2.


Dès qu'ils furent dehors, Hayden jeta un œil inquiet autour de lui. Bien que la rue était déserte à cette heure tardive, il s'empressa de remonter la capuche de son sweat comme il en avait l'habitude lorsqu'il ne voulait pas attirer l'attention sur lui. La pluie ayant cessé, Cassie à s'amusa de cette précaution superflue. Hayden s'en moquait cette capuche, il ne l'aurait ôtée pour rien au monde : c'était sa meilleure arme pour passer inaperçu même si ce soir-là il aurait rêvé qu'on l'aborde et qu'on le reconnaisse enfin.

Ils se dirigèrent tous deux silencieusement vers la bouche de métro situé au coin de la rue. Hayden se sentait perdu, s'il avait à plusieurs reprises emprunté le métro de Londres bien avant qu'il ne devienne célèbre, celui de New York lui était totalement inconnu.

Une fois dans la rame, Cassie ne le quitta pas des yeux tandis que lui ne la regardait que furtivement préférant scruter le paysage à travers la fenêtre. Les bâtiments de la ville défilaient devant ses yeux jusqu'à ce que leur wagon s'enfonce dans les profondeurs de la ville. N'ayant plus rien à regarder, il dévisagea les quelques personnes présentes autour d'eux. Une femme exténuée par une journée de travail somnolait sur un siège, une autre dans le fond bougeait sa tête au rythme d'une musique électronique qu'on percevait à travers ses écouteurs. Il y avait aussi ce sans-abri, qui portait des chaussures fabriquées à partir de sacs poubelles, Hayden l'observa insistance. Cassie se racla la gorge pour lui faire remarquer sa maladresse. Il comprit son erreur et regarda ses pieds comme un enfant agirait suite à une bêtise.

Au fil des stations, Hayden et Cassie s'apprivoisèrent progressivement allant jusqu'à partager un long sourire complice. Ce n'était rien d'énorme, mais cet échange leur apporta à l'un comme à l'autre l'impression rassurante que celui-ci ne serait pas le dernier qu'ils échangeraient.

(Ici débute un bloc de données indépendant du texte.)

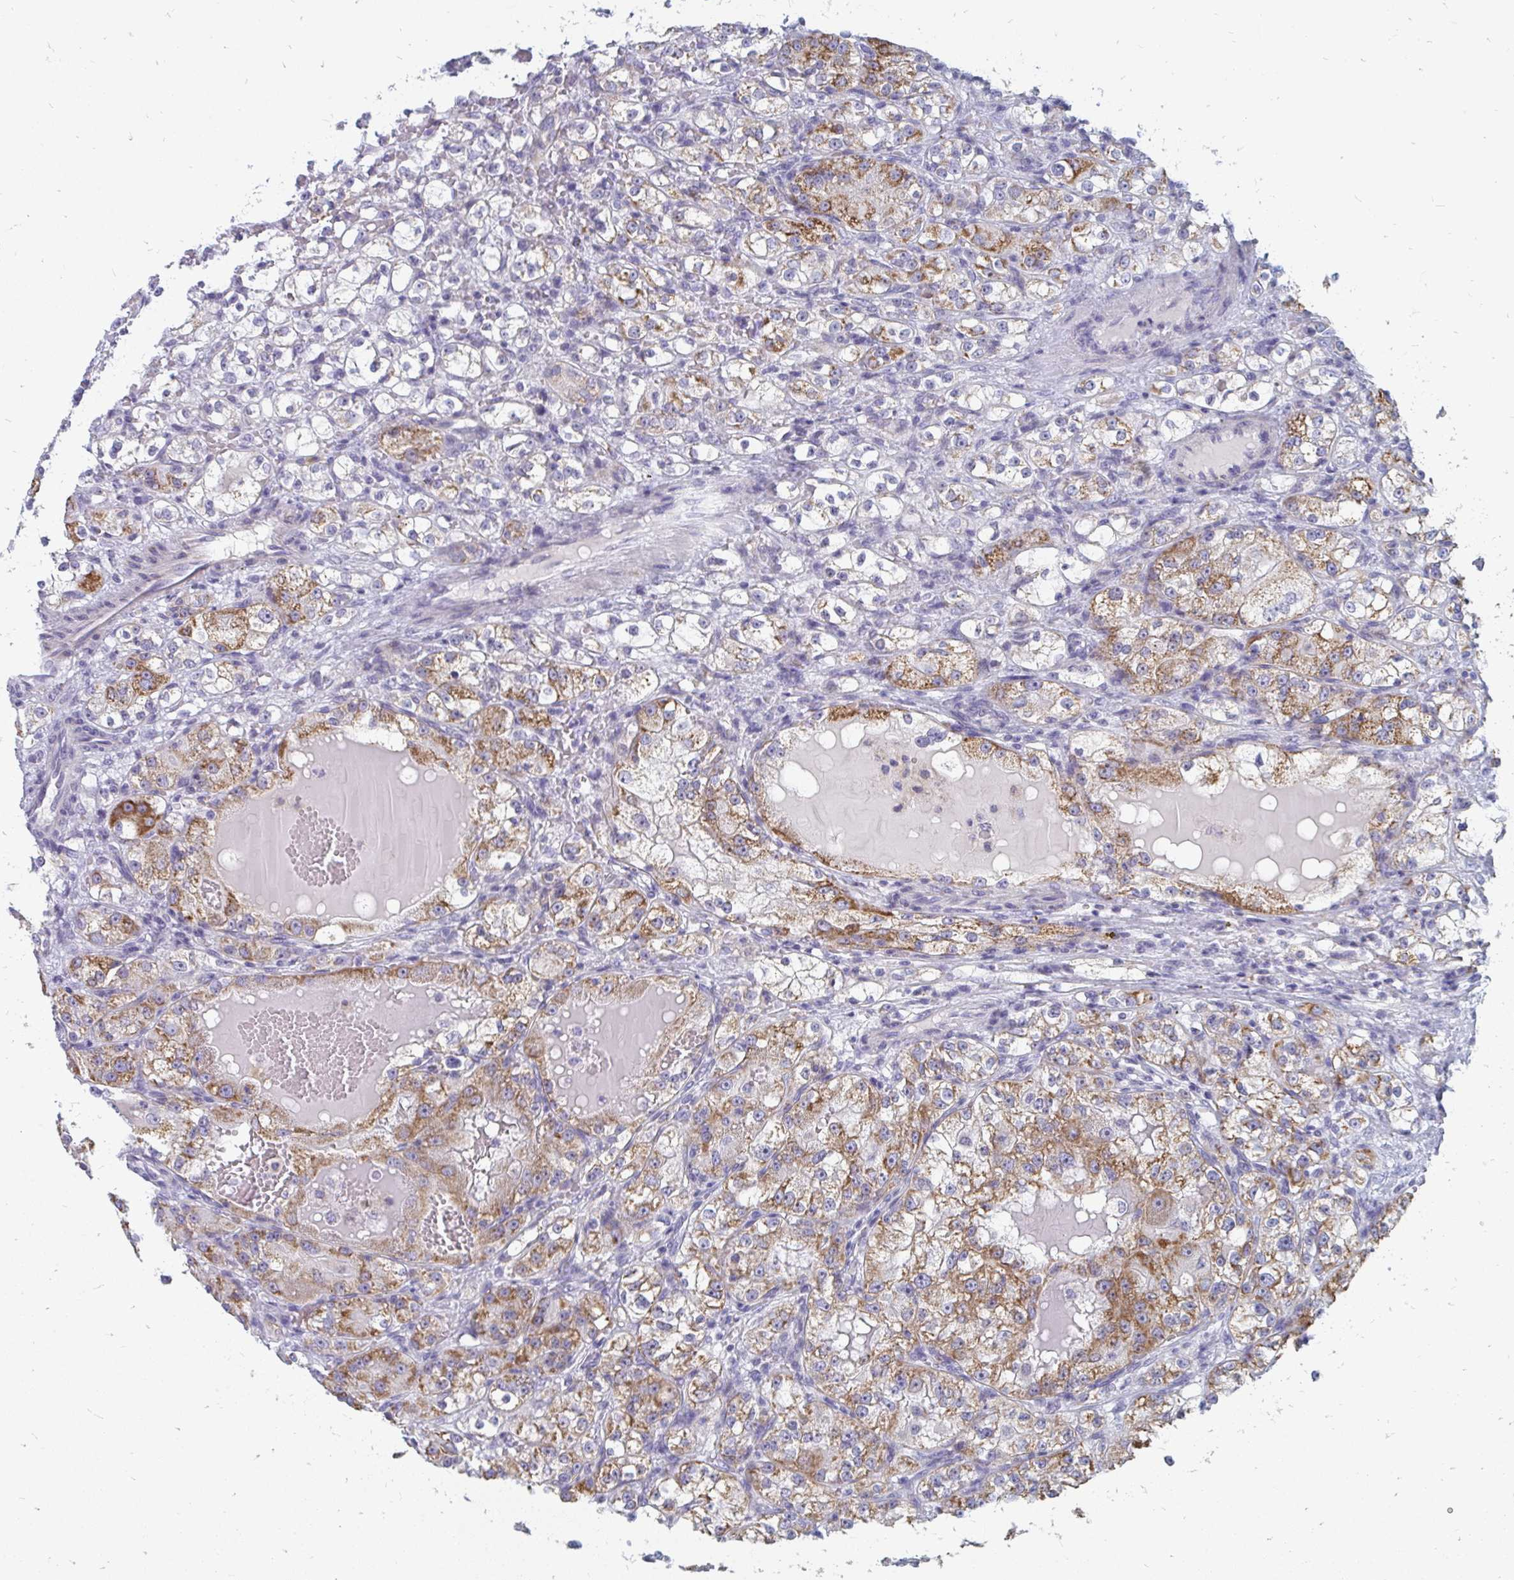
{"staining": {"intensity": "moderate", "quantity": ">75%", "location": "cytoplasmic/membranous"}, "tissue": "renal cancer", "cell_type": "Tumor cells", "image_type": "cancer", "snomed": [{"axis": "morphology", "description": "Normal tissue, NOS"}, {"axis": "morphology", "description": "Adenocarcinoma, NOS"}, {"axis": "topography", "description": "Kidney"}], "caption": "A photomicrograph showing moderate cytoplasmic/membranous expression in approximately >75% of tumor cells in renal adenocarcinoma, as visualized by brown immunohistochemical staining.", "gene": "OR10V1", "patient": {"sex": "male", "age": 61}}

Sortir du métro, ramena brutalement Hayden à la réalité. Face à lui, une fois encore une affiche de concert annonçait la tournée de son groupe. Il s'arrêta un instant devant celle-ci, puis décida d'en faire abstraction. Peu importe, à la fin de ce cauchemar tout recommencerait : la tournée, les fans et cette folle existence qu'il menait... Sa vie n'avait pas que des avantages, mais perdre cette notoriété qu'il s'était battue à construire toutes ces années l'effrayait plus que tout.

Hayden rattrapa Cassie et se laissa conduire jusqu'à son appartement. C'était un immeuble typiquement new-yorkais pas spécialement chic, mais pas non plus délabré situé dans un quartier résidentiel. Une fois sur le palier, Cassie ouvrit la porte d'entrée avec hésitation, puis après s'être assurée qu'il n'y avait personne à l'intérieur invita Hayden à rentrer.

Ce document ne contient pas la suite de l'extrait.